Q. How does meat consumption contribute to rain forest depletion?
A. The United States imports roughly 200 million pounds of beef from Central America every year. Aside from the fuel used in transport, grazing land is needed for all of these animals.
Q. Where does all that land come from in a densely forested region?
The answer: from clear-cutting forests and rain forest. A Smithsonian study estimates that the necessity for more grazing land means that every minute of every day, a land area equivalent to seven football fields is destroyed in the Amazon basin.
For each hamburger that originated from animals raised on rain forest land, approximately 55 square feet of forest have been destroyed. And its not just the rain forest. In the United States, more than 260 million acres of forest have been clear-cut for animal agriculture.
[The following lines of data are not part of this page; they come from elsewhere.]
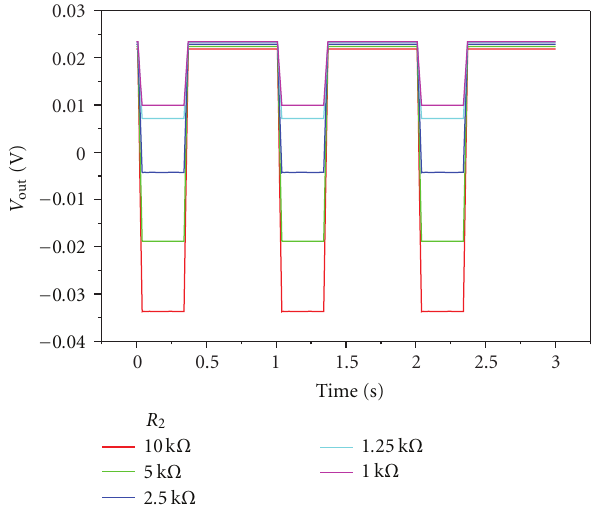
Figure 13: Output voltage levels for the pulse parameter for a change of the resistance of R 2 (1 (k Ω ) ∼ 10 (k Ω )).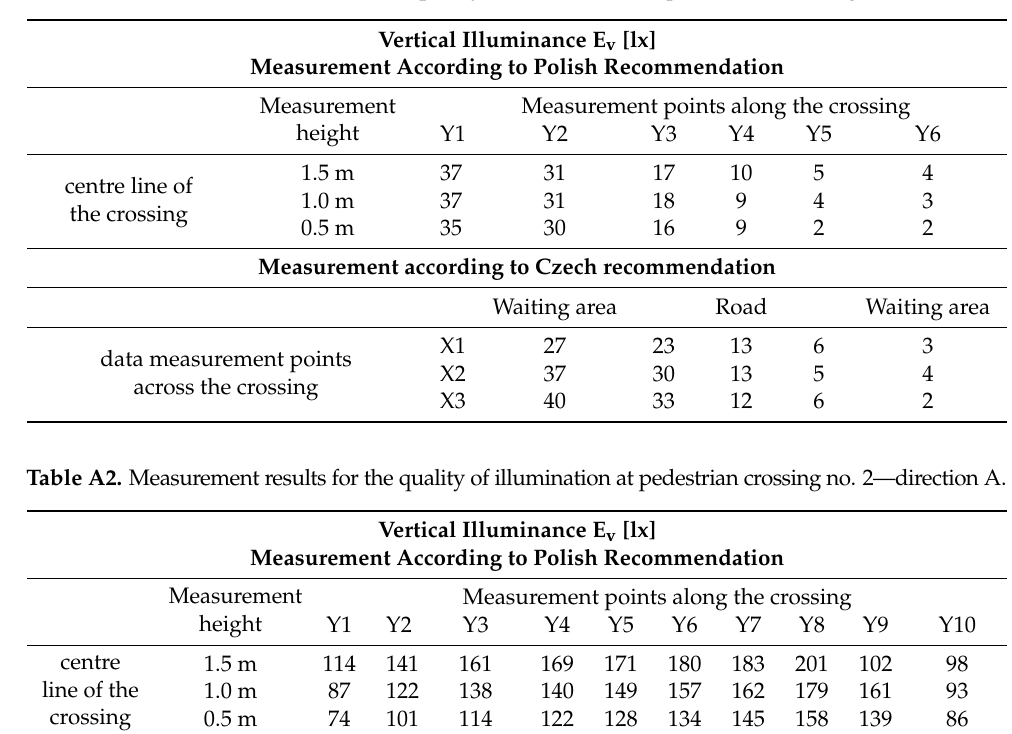
Table A1. Measurement results for the quality of illumination at pedestrian crossing no. 1.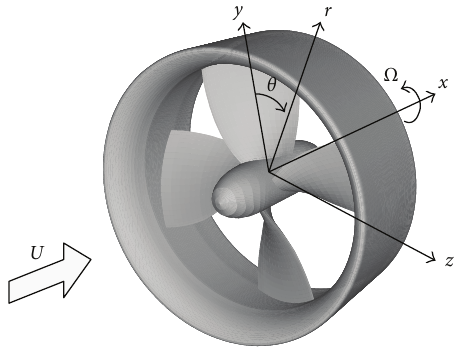
Figure 1: Propeller coordinate system.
With increased per capita meat consumption, and an ever growing population, we can only expect to see more deforestation in the future. No forest No rain.
Q. How does eating meat affect water usage, water pollution and the ocean?
A. The global effects of meat consumption don’t stop on land. Agriculture also requires water consumption, and animal agriculture is no exception. Animal production consumes an amount of water roughly equivalent to all other uses of water in the United States combined. Besides grains, animals need water to survive and grow until they are slaughtered. One pound of beef requires an input of approximately 2500 gallons of water, whereas a pound of soy requires 250 gallons of water and a pound of wheat only 25 gallons. Meat production is inefficient as it requires the consumption of an extensive amount of resources over many months and years before becoming a usable food product. With the water used to produce a single hamburger, you could take a luxurious shower every day for two and a half weeks.
Even the EPA identifies agriculture as a major water pollutant.
Agricultural pesticides and nitrates used in fertilizers and manures seep into our groundwater, eventually spilling out into the oceans creating so-called “dead zones” (expansive areas so toxic that neither plant nor animal life can survive) viewable from space in places like the Gulf of Mexico where the Mississippi spills out into the sea. Besides the chemicals used in cultivation, accidental pollution though chemical spills and manure dumps are an ongoing source of water pollution from feedlots. The manure created from the billions of animals killed for food has to go somewhere, and often, it ends up in rivers and streams, killing millions of fish in one fell swoop.
Help your environment ,your fellow human beings, animals, plants, lakes and oceans by not eating meat.